1. ¹Mouse Cancer Genetics Program, National Institutes of Health, National Cancer Institute at Frederick, Frederick, MD, USA
2. ²The Laboratory of Immunobiology, National Institutes of Health, National Cancer Institute at Frederick, Frederick, MD, USA
3. ³Basic Research Program, SAIC-Frederick Inc., National Cancer Institute at Frederick, Frederick, MD, USA

Correspondence: Dr SR Singh, Mouse Cancer Genetics Program, National Institutes of Health, National Cancer Institute at Frederick, Frederick, MD 21702, USA. E-mail: sshreeram@ncifcrf.gov; SX Hou, Mouse Cancer Genetics Program, National Institutes of Health, National Cancer Institute at Frederick, Frederick, MD 21702, USA. E-mail: shou@mail.ncifcrf.gov

⁴These authors contributed equally to this work.
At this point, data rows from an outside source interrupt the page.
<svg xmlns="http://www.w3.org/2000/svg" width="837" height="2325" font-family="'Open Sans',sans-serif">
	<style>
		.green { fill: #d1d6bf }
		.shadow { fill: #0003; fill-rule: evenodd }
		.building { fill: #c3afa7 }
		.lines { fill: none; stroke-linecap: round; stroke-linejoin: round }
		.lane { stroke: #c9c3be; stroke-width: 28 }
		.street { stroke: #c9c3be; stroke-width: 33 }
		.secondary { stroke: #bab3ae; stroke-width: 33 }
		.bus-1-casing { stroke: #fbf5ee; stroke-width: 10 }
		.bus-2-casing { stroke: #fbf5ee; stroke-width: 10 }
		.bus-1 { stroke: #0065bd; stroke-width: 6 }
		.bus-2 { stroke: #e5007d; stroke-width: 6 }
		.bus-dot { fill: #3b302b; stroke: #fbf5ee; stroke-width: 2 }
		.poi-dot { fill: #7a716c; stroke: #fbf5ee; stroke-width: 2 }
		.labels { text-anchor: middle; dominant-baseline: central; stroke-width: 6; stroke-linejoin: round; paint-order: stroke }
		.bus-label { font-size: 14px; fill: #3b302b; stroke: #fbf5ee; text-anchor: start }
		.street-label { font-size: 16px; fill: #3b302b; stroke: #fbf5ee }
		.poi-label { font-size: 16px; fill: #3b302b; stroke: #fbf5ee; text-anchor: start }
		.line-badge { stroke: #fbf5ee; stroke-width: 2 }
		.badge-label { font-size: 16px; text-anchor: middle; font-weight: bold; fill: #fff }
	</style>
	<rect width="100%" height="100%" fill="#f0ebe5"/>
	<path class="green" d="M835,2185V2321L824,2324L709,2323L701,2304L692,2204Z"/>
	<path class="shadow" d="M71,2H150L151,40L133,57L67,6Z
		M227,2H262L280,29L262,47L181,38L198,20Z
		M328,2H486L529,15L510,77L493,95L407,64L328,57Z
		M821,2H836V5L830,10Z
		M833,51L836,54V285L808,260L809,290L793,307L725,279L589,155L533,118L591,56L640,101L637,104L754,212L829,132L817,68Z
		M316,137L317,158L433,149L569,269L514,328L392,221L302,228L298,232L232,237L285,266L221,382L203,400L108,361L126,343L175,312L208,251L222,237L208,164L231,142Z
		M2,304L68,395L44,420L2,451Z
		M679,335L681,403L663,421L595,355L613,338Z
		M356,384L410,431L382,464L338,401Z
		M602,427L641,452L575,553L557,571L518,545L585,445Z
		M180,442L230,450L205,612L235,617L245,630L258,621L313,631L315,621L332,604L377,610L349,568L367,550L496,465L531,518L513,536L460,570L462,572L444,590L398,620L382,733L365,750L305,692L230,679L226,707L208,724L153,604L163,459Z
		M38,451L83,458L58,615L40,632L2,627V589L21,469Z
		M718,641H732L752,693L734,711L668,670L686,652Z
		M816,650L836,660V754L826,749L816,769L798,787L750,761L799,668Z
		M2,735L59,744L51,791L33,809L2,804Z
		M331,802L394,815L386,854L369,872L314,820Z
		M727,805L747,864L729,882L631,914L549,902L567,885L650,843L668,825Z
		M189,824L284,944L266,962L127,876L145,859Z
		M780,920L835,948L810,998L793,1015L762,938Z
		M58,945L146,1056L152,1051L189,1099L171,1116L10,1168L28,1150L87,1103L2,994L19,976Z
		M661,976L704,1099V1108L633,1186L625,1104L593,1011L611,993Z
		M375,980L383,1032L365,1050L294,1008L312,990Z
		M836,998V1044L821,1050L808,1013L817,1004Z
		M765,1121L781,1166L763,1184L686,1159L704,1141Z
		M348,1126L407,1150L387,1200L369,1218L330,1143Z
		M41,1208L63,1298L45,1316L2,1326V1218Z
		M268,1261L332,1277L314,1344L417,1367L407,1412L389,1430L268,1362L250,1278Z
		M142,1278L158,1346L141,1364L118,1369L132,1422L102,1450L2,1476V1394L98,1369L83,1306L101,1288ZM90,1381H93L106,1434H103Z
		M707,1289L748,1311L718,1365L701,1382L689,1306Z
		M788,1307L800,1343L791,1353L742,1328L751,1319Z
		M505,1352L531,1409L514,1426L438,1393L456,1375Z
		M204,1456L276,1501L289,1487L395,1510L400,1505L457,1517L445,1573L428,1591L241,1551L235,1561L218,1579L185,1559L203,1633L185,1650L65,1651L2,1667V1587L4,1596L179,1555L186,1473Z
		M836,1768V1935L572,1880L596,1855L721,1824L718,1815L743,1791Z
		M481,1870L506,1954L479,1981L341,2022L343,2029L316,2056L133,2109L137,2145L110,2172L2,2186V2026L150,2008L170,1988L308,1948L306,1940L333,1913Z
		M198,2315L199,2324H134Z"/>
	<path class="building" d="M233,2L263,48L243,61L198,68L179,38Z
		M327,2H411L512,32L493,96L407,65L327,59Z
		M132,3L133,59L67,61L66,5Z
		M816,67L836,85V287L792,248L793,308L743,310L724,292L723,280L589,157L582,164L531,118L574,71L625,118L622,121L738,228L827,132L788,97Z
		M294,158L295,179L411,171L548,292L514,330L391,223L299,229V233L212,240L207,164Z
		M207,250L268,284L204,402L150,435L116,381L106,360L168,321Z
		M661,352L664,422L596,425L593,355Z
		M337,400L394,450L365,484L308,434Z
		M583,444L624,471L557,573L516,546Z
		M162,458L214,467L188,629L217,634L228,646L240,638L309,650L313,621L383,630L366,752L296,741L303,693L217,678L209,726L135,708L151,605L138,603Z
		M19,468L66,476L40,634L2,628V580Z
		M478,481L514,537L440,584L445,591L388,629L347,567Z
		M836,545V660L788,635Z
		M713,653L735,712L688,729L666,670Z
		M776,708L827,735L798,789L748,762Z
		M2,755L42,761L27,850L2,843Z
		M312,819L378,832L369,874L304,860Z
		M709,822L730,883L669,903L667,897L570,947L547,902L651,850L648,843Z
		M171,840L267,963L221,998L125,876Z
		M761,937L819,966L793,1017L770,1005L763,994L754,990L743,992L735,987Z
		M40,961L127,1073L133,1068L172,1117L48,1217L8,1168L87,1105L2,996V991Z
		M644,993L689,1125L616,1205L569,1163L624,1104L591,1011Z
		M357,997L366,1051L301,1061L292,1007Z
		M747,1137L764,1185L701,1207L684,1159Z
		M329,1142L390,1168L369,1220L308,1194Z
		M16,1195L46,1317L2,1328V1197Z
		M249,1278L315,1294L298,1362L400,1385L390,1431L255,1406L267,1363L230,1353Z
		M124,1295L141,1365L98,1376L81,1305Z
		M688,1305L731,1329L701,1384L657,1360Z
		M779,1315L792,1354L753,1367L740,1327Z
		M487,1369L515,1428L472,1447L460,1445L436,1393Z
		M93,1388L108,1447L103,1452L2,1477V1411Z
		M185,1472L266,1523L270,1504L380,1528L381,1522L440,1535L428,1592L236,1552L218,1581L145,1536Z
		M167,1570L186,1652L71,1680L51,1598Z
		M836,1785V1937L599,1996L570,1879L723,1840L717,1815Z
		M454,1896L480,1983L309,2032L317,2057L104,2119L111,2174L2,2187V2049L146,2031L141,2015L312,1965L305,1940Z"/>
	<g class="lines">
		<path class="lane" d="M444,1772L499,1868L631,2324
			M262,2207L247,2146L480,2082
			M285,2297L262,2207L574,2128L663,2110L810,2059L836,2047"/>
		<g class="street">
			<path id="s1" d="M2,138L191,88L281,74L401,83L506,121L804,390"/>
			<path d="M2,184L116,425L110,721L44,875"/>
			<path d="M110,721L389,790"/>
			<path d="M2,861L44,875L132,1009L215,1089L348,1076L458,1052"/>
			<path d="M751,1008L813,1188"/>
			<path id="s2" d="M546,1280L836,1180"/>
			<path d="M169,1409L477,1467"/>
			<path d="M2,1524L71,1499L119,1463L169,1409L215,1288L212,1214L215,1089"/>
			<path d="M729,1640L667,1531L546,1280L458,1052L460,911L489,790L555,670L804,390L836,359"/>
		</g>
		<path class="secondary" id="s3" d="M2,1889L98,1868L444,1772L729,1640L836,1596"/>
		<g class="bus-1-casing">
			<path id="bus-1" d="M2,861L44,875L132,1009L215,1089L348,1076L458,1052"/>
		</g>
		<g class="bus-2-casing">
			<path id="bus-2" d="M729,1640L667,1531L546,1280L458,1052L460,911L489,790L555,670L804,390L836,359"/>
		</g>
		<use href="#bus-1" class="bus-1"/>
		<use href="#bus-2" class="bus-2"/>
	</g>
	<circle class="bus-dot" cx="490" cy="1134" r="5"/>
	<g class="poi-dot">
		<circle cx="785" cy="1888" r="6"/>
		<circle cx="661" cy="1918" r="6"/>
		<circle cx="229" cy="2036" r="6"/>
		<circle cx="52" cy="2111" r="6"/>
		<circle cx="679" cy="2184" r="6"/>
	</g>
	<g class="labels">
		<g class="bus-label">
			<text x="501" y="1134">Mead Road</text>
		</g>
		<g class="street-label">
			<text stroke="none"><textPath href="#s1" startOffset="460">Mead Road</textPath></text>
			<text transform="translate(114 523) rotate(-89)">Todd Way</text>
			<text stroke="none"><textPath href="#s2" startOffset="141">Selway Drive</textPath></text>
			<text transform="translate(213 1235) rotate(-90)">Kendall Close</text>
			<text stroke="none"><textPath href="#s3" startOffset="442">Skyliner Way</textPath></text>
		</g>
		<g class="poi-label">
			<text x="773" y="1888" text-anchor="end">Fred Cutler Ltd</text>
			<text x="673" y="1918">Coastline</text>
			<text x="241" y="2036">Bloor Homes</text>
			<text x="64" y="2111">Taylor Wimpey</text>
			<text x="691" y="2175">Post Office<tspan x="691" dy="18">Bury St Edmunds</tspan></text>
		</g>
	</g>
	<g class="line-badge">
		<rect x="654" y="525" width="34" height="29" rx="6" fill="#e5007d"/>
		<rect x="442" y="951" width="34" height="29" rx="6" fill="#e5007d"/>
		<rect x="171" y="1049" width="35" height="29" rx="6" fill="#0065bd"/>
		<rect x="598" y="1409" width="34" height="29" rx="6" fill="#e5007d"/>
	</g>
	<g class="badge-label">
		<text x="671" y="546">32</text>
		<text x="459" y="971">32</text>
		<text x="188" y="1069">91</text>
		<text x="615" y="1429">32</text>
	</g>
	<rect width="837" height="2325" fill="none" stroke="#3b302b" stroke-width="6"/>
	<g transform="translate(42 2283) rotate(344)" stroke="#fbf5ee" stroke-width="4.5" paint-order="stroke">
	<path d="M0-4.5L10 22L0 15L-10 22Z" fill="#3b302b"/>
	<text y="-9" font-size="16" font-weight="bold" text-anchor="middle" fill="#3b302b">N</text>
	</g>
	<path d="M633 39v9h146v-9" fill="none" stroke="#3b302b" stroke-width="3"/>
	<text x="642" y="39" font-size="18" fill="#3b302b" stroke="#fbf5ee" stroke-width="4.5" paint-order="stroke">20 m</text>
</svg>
Received 20 December 2005; Revised 14 March 2006; Accepted 14 March 2006; Published online 24 April 2006.

Abstract

Birt–Hogg–Dubé syndrome (BHD) is a rare, inherited genodermatosis characterized by hair follicle hamartomas, kidney tumors and spontaneous pneumothorax. The BHD locus was mapped to chromosome 17p11.2 by linkage analysis, and germline mutations in a novel gene (BHD) were identified in a panel of BHD families. Using RNA interference to decrease expression of the Drosophila BHD homolog (DBHD), we have demonstrated that DBHD is required for male germline stem cell (GSC) maintenance in the fly testis. Reduction of DBHD gene activity suppresses the GSC overproliferation phenotype associated with overexpression of either unpaired (upd) or decapentaplegic (dpp). Further genetic interaction experiments suggest that DBHD regulates GSC maintenance downstream or in parallel of the JAK/STAT and Dpp signal-transduction pathways. These findings suggest that the BHD protein may regulate tumorigenesis through modulating stem cells in human.